Politika

'Paralel yapı büyük yanlışlar yaptı, operasyon yargı kesimine uzanmalı'

Emniyette yürütülen operasyonun bir rövanş olmadığını söyleyen Beşir Atalay, çözüm sürecinde yol haritası çıkarılacağını, erken seçimin de gündemde bulunmadığını belirtti

27 Temmuz 2014 13:49

Başbakan Yardımcısı Beşir Atalay, polislere yönelik yapılan son operasyonun rövanş olarak değerlendirilmesinin yanlış olacağını belirterek, “Paralel yapı büyük yanlışlar yaptı. Operasyon önce emniyette başladı. Beklentim benim mutlaka yargı kesimine operasyon intikal etmeli. Orada da devam etmeli, edeceğini de zannediyorum” dedi. Başbakan Recep Tayyip Erdoğan’ın ilk turda seçileceğini belirten Atalay, Başbakan’ın kim olacağı ile ilgili partide karar alınmadığını, ancak bir sorun ve kırılganlık yaşanmayacağını vurguladı. AKP’den çok başbakan çıkacağını belirten Atalay, “Cumhurbaşkanımız tabiî burada değerlendirir, kendisi de arzu ederse. Onun dışında başka adayların da ismi geçiyor ama Cumhurbaşkanımızın dönüşüne de partimizde kimse soğuk bakmaz” diye konuştu.

Beşir Atalay, Başbakanlık’ta ağırladığı Milliyet’ten Abdullah Karakuş’un sorularını şöyle yanıtladı. Atalay şunları söyledi:

 

Polislere yapılan operasyonları nasıl değerlendiriyorsunuz, rövanş olarak değerlendiriliyor.

Bunları rövanş gibi terimlerle nitelemek doğru değil.

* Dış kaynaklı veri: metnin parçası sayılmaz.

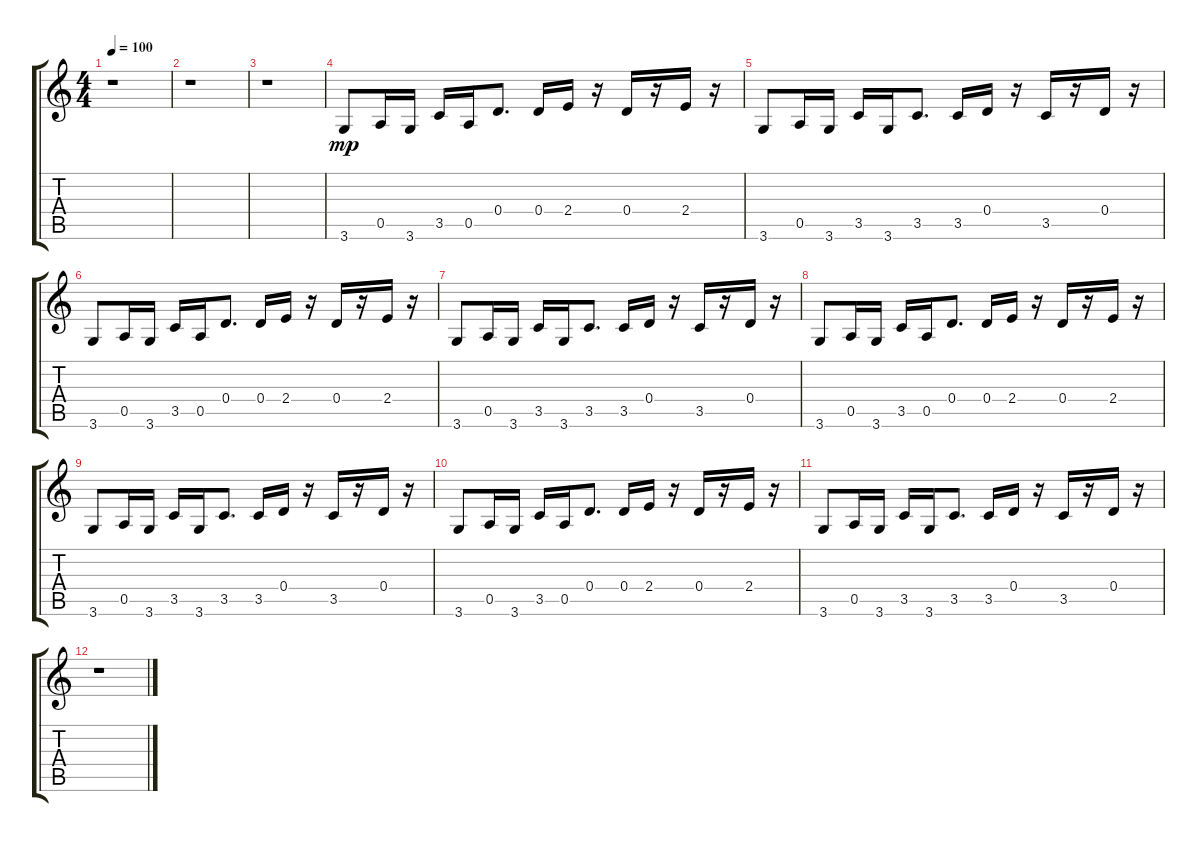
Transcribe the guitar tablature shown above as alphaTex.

\track "" {instrument distortionguitar}
\staff {score tabs}
\tuning (E4 B3 G3 D3 A2 E2) {hide}
\ts (4 4)
\tempo 100
\clef g2
\ks c
r.1{dy mp} |
r.1 |
r.1 |
3.6.8 0.5.16 3.6.16 3.5.16 0.5.16 0.4.8{d} 0.4.16 2.4.16 r.16 0.4.16 r.16 2.4.16 r.16 |
3.6.8 0.5.16 3.6.16 3.5.16 3.6.16 3.5.8{d} 3.5.16 0.4.16 r.16 3.5.16 r.16 0.4.16 r.16 |
3.6.8 0.5.16 3.6.16 3.5.16 0.5.16 0.4.8{d} 0.4.16 2.4.16 r.16 0.4.16 r.16 2.4.16 r.16 |
3.6.8 0.5.16 3.6.16 3.5.16 3.6.16 3.5.8{d} 3.5.16 0.4.16 r.16 3.5.16 r.16 0.4.16 r.16 |
3.6.8 0.5.16 3.6.16 3.5.16 0.5.16 0.4.8{d} 0.4.16 2.4.16 r.16 0.4.16 r.16 2.4.16 r.16 |
3.6.8 0.5.16 3.6.16 3.5.16 3.6.16 3.5.8{d} 3.5.16 0.4.16 r.16 3.5.16 r.16 0.4.16 r.16 |
3.6.8 0.5.16 3.6.16 3.5.16 0.5.16 0.4.8{d} 0.4.16 2.4.16 r.16 0.4.16 r.16 2.4.16 r.16 |
3.6.8 0.5.16 3.6.16 3.5.16 3.6.16 3.5.8{d} 3.5.16 0.4.16 r.16 3.5.16 r.16 0.4.16 r.16 |
r.1
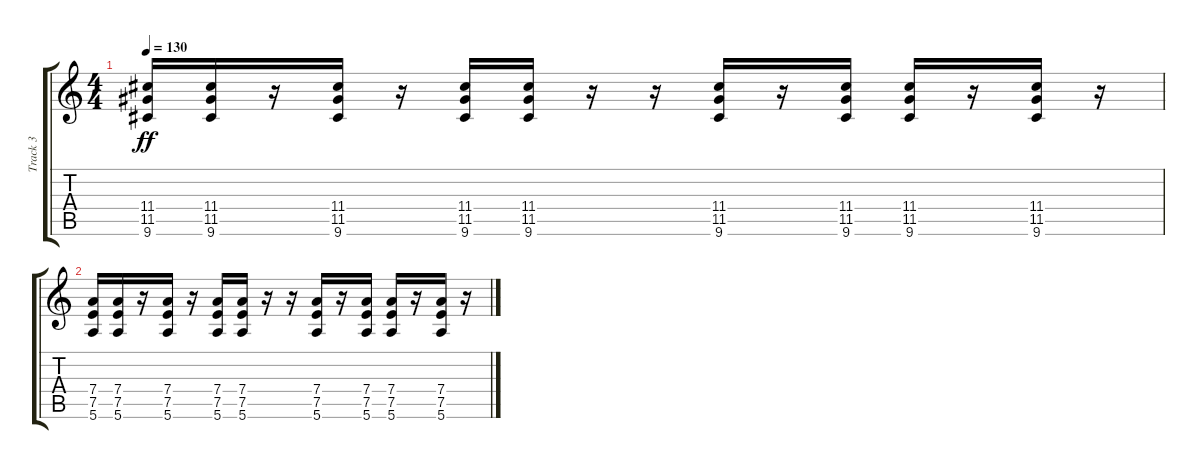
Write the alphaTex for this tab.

\track ("Track 3" "Track 3") {instrument distortionguitar bank 255}
\staff {score tabs}
\tuning (E4 B3 G3 D3 A2 E2) {hide}
\ts (4 4)
\tempo 130
\clef g2
\ks c
(11.4 11.5 9.6).16{dy ff} (11.4 11.5 9.6).16 r.16 (11.4 11.5 9.6).16 r.16 (11.4 11.5 9.6).16 (11.4 11.5 9.6).16 r.16 r.16 (11.4 11.5 9.6).16 r.16 (11.4 11.5 9.6).16 (11.4 11.5 9.6).16 r.16 (11.4 11.5 9.6).16 r.16 |
(7.4 7.5 5.6).16 (7.4 7.5 5.6).16 r.16 (7.4 7.5 5.6).16 r.16 (7.4 7.5 5.6).16 (7.4 7.5 5.6).16 r.16 r.16 (7.4 7.5 5.6).16 r.16 (7.4 7.5 5.6).16 (7.4 7.5 5.6).16 r.16 (7.4 7.5 5.6).16 r.16
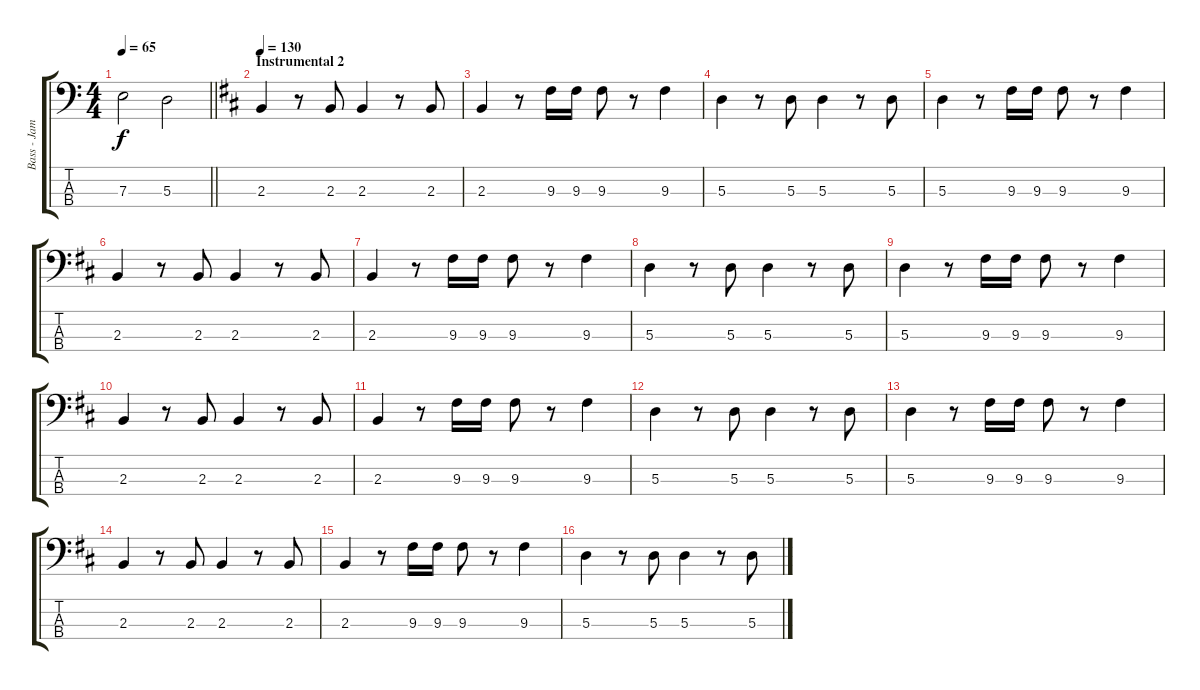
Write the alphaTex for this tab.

\track ("Bass - James Johnston" "Bass - Jam") {instrument electricbassfinger}
\staff {score tabs}
\tuning (G2 D2 A1 D1) {hide}
\ts (4 4)
\tempo 65
\clef f4
\barLineRight lightlight
\ks c
7.3.2{dy f} 5.3.2 |
\section ("" "Instrumental 2")
\tempo 130
\ks d
2.3.4 r.8 2.3.8 2.3.4 r.8 2.3.8 |
2.3.4 r.8 9.3.16 9.3.16 9.3.8 r.8 9.3.4 |
5.3.4 r.8 5.3.8 5.3.4 r.8 5.3.8 |
5.3.4 r.8 9.3.16 9.3.16 9.3.8 r.8 9.3.4 |
2.3.4 r.8 2.3.8 2.3.4 r.8 2.3.8 |
2.3.4 r.8 9.3.16 9.3.16 9.3.8 r.8 9.3.4 |
5.3.4 r.8 5.3.8 5.3.4 r.8 5.3.8 |
5.3.4 r.8 9.3.16 9.3.16 9.3.8 r.8 9.3.4 |
2.3.4 r.8 2.3.8 2.3.4 r.8 2.3.8 |
2.3.4 r.8 9.3.16 9.3.16 9.3.8 r.8 9.3.4 |
5.3.4 r.8 5.3.8 5.3.4 r.8 5.3.8 |
5.3.4 r.8 9.3.16 9.3.16 9.3.8 r.8 9.3.4 |
2.3.4 r.8 2.3.8 2.3.4 r.8 2.3.8 |
2.3.4 r.8 9.3.16 9.3.16 9.3.8 r.8 9.3.4 |
5.3.4 r.8 5.3.8 5.3.4 r.8 5.3.8
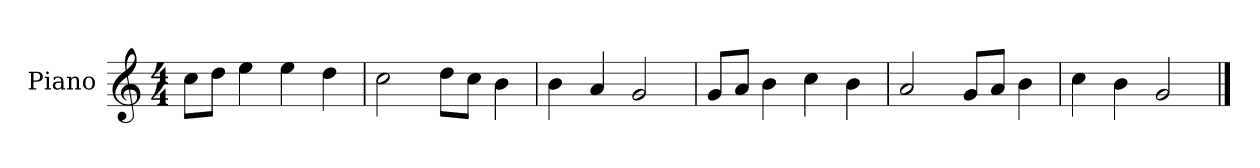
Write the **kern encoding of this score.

**kern
*part1
*staff1
*I"Piano
*I'P-no
*clefG2
*k[]
*M4/4
*MM90
=1
8cc\L
8dd\J
4ee\
4ee\
4dd\
=2
2cc\
8dd\L
8cc\J
4b\
=3
4b\
4a/
2g/
=4
8g/L
8a/J
4b\
4cc\
4b\
=5
2a/
8g/L
8a/J
4b\
=6
4cc\
4b\
2g/
==
*-
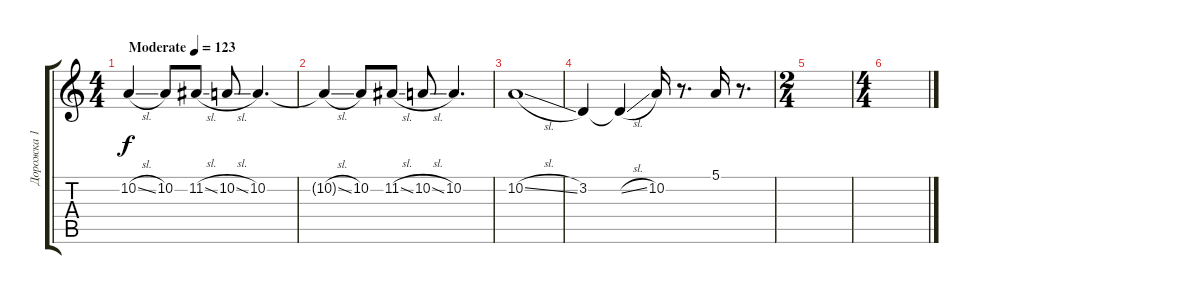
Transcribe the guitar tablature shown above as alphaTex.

\track ("Дорожка 1" "Дорожка 1") {instrument choiraahs}
\staff {score tabs}
\tuning (E4 B3 G3 D3 A2 E2) {hide}
\ts (4 4)
\tempo (123 "Moderate")
\clef g2
\ks c
10.2{sl}.4{dy f instrument choiraahs} 10.2.8 11.2{sl}.8 10.2{sl}.8 10.2.4{d} |
10.2{sl t}.4 10.2.8 11.2{sl}.8 10.2{sl}.8 10.2.4{d} |
10.2{sl}.1 |
3.2.4 3.2{sl t}.4 10.2.16 r.8{d} 5.1.16 r.8{d} |
\ts (2 4)
|
\ts (4 4)
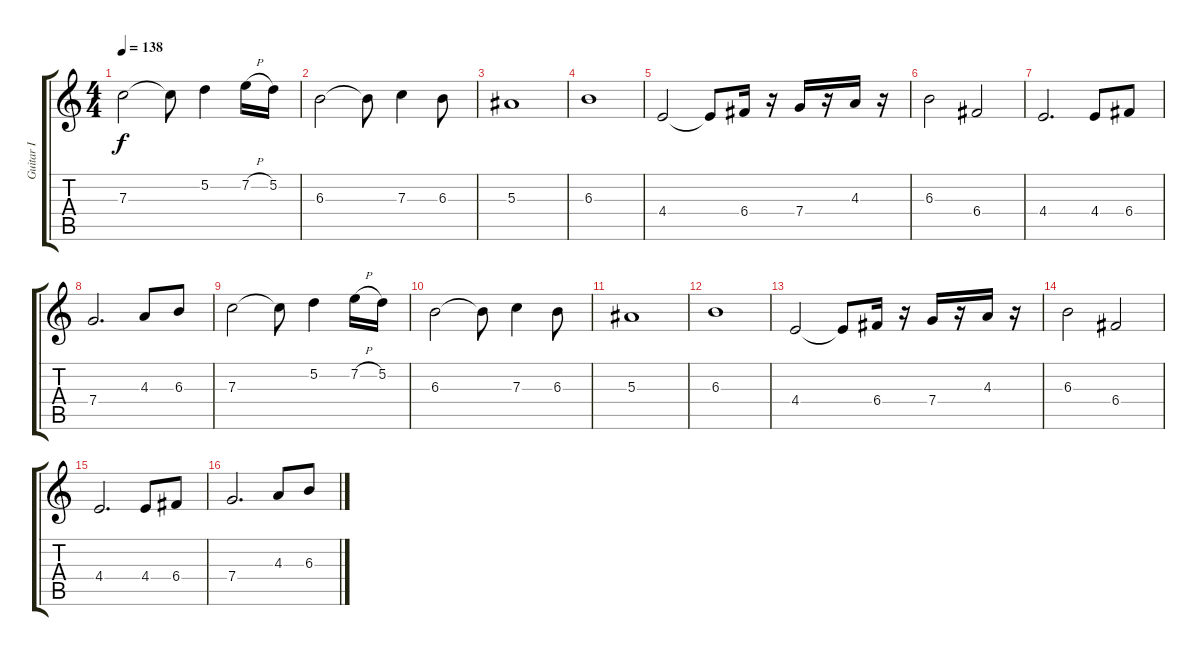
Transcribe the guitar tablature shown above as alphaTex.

\track ("Guitar I" "Guitar I") {instrument distortionguitar}
\staff {score tabs}
\tuning (D4 A3 F3 C3 G2 D2) {hide}
\ts (4 4)
\tempo 138
\clef g2
\ks c
7.3.2{dy f} 7.3{t}.8 5.2.4 7.2{h}.16 5.2.16 |
6.3.2 6.3{t}.8 7.3.4 6.3.8 |
5.3.1 |
6.3.1 |
4.4.2{volume 13} 4.4{t}.8 6.4.16{volume 13} r.16 7.4.16{volume 13} r.16 4.3.16{volume 13} r.16 |
6.3.2{volume 13} 6.4.2{volume 13} |
4.4.2{d volume 13} 4.4.8{volume 13} 6.4.8{volume 13} |
7.4.2{d volume 13} 4.3.8{volume 12} 6.3.8{volume 12} |
7.3.2{volume 12} 7.3{t}.8 5.2.4{volume 11} 7.2{h}.16{volume 11} 5.2.16{volume 11} |
6.3.2{volume 11} 6.3{t}.8 7.3.4{volume 10} 6.3.8{volume 10} |
5.3.1{volume 10} |
6.3.1{volume 9} |
4.4.2{volume 8} 4.4{t}.8 6.4.16{volume 7} r.16 7.4.16{volume 7} r.16 4.3.16{volume 7} r.16 |
6.3.2{volume 7} 6.4.2{volume 6} |
4.4.2{d volume 6} 4.4.8{volume 5} 6.4.8{volume 5} |
7.4.2{d volume 5} 4.3.8{volume 4} 6.3.8{volume 4}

Bu konuların daima hukukun içinde ve yasalara uygun şekilde yürütülmesi bizim için esastır. Paralel yapı geçmişte çok yanlışlar yapmış. Emniyet ve yargıda öyle anlaşılıyor dosyalar olgunlaştı ve ilk operasyon yapılmış oldu. Hepimize ve pek çok kişiye büyük iftiralar, haksızlıklar, yanlışlıklar yaptılar. Bu yanlışlıkları yapanlar bunların geneli kamunun içinde zaten. Yaptıklarıyla ilgili yargıda bir hesap verecekler. Bunun kaçınılmaz bir şey olduğunu ve bundan sonrada gelişmeler olacağını düşünüyorum. Sadece burada kalmamalı. Özellikle çok insanın dinlenmesiyle ilgili kararlar veren ve bunlara imza atan yargı kesiminde falan da bunların devam etmesi lazım. Ve paralel yapı yıllarca çok masum insanın bu konularda kanına girdi. Masum insanlara iftira attı. Özellikle teşkilat ve emniyet içinde kendilerinden olmayan kendi dar gruplarına katılmayanlara karşı çok haksızlıklar yapıldı. Eski İçişleri Bakanı olarak da bir çoğunu biliyorum. Neredeyse insanları tasfiye için her şey meşru görüldü. Bütün bunlar bugün ortaya çıkıyor. Bu işler önce emniyette başlamış oldu. Beklentim benim mutlaka yargı kesimine intikal etmeli. Orada da devam etmeli, edeceğini de zannediyorum.

 

Siz de dinlendiniz mi?

Hepimiz dinlendik, dinlenmişiz. Ortaya bazı şeyler çıktı, biliyoruz. Hukuksuz illegal dinlemeler olmuş. Son operasyonların da ağırlığı illegal dinlemelerle ilgili. Bizleri de içine alan birçok yanlışlık zamanında yapılmış.

 

Başbakan ilk turda seçilir mi? Oy oranı ne durumda?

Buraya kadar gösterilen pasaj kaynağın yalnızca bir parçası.